• YOUR OBJECTIVE:
Please print every line of text in the material below, word for word, with the pictures left out.

• Material from a data source:
++++++++

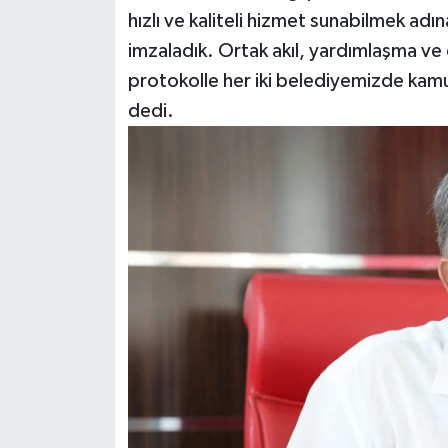
hızlı ve kaliteli hizmet sunabilmek adın
imzaladık. Ortak akıl, yardımlaşma ve
protokolle her iki belediyemizde kamu 
dedi.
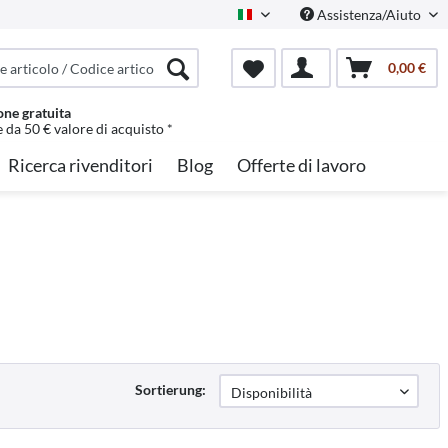
Assistenza/Aiuto
Italian
0,00 €
one gratuita
e da 50 € valore di acquisto *
Ricerca rivenditori
Blog
Offerte di lavoro
Sortierung:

++++++++

• TASK ANSWER:
hızlı ve kaliteli hizmet sunabilmek adın
imzaladık. Ortak akıl, yardımlaşma ve
protokolle her iki belediyemizde kamu 
dedi.
Assistenza/Aiuto
Italian
0,00 €
one gratuita
e da 50 € valore di acquisto *
Ricerca rivenditori
Blog
Offerte di lavoro
Sortierung:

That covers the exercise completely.